WHAT TO DO.
A word-for-word reproduction of the data below is needed, with no pictures in it.

--- GIVEN ENTRIES Enclosed Below ---

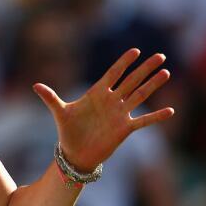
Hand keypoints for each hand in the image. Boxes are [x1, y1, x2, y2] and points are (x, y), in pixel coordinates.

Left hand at [35, 49, 172, 171]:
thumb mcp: (60, 112)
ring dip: (153, 85)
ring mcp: (120, 114)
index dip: (123, 63)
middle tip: (160, 55)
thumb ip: (50, 97)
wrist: (75, 154)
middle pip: (131, 81)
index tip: (135, 50)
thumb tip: (34, 85)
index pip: (113, 74)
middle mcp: (112, 101)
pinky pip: (143, 121)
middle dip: (145, 68)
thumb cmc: (68, 131)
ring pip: (140, 95)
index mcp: (97, 93)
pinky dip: (156, 117)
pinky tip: (170, 111)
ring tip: (166, 72)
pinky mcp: (125, 129)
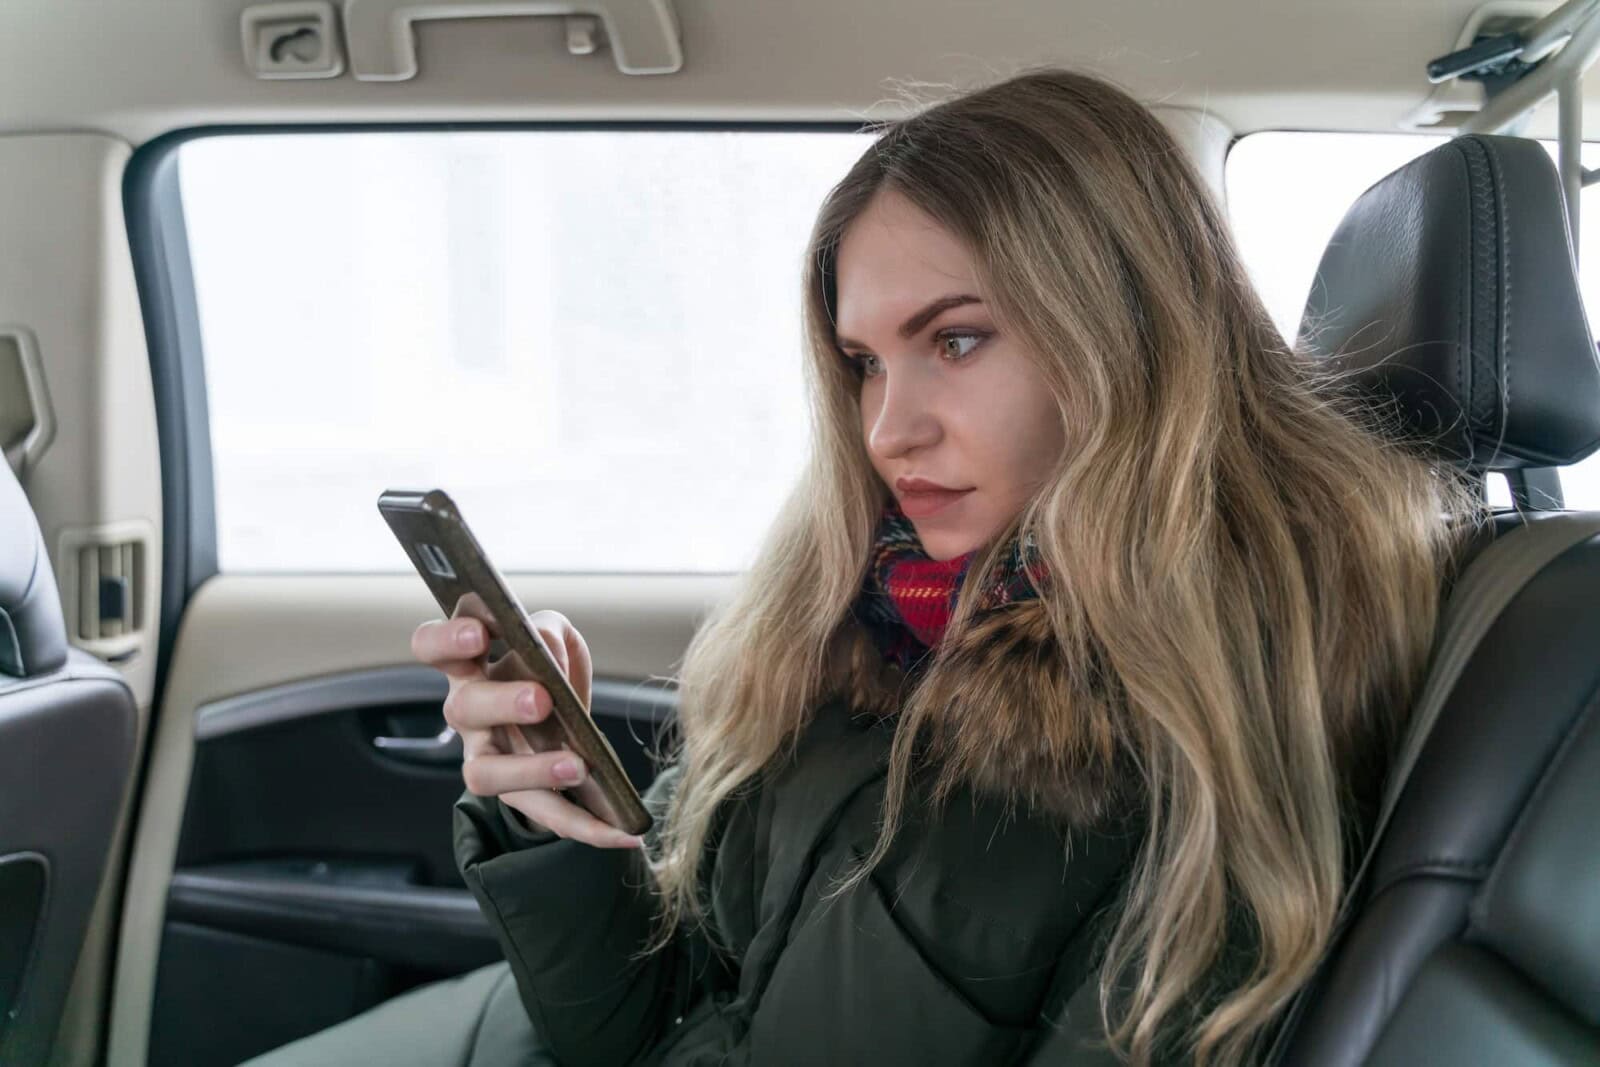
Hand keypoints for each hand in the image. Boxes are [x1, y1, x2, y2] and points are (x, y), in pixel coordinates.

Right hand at [412, 611, 643, 849]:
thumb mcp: (555, 639)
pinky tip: (623, 832)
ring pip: (484, 774)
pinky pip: (543, 814)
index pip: (433, 646)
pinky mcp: (514, 795)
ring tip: (577, 766)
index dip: (447, 639)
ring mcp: (484, 757)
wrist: (557, 720)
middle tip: (541, 700)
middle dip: (501, 702)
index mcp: (469, 665)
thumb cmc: (544, 669)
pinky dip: (584, 825)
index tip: (478, 635)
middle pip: (464, 707)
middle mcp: (466, 711)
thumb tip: (547, 650)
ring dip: (531, 772)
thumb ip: (549, 633)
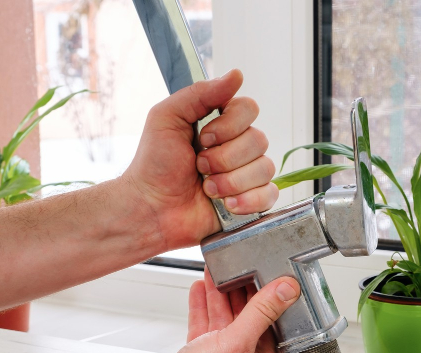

--- End of Enclosed GIVEN ENTRIES ---

SOLVED PROBLEM.
Hand keypoints for each hand in the image. Boxes are [x1, y1, x2, y2] and points are (x, y), in pixel coordinates.

Left hand at [35, 49, 172, 171]:
thumb mcp: (60, 112)
ring dip: (153, 85)
ring mcp: (120, 114)
index dip: (123, 63)
middle tip: (160, 55)
thumb ip: (50, 97)
wrist: (75, 154)
middle pip: (131, 81)
index tip: (135, 50)
thumb tip: (34, 85)
index pip: (113, 74)
middle mcp: (112, 101)
pinky pip: (143, 121)
middle dip: (145, 68)
thumb cmc: (68, 131)
ring pip: (140, 95)
index mcp: (97, 93)
pinky dip: (156, 117)
pinky tip: (170, 111)
ring tip: (166, 72)
pinky mcp: (125, 129)
Hand keypoints for each hand in the image. Boxes are [x1, y1, x2, y2] and points are (x, y), in pixel coordinates.

Right hand at [412, 611, 643, 849]:
thumb mcp: (555, 639)
pinky tip: (623, 832)
ring pip: (484, 774)
pinky pip: (543, 814)
index pip: (433, 646)
pinky mcp: (514, 795)
ring tip: (577, 766)
index dip: (447, 639)
ring mcp: (484, 757)
wrist: (557, 720)
middle tip: (541, 700)
middle dip: (501, 702)
index mcp: (469, 665)
thumb cmc: (544, 669)
pinky dip: (584, 825)
index tip: (478, 635)
middle pip: (464, 707)
middle mcp: (466, 711)
thumb tip: (547, 650)
ring dip: (531, 772)
thumb ip: (549, 633)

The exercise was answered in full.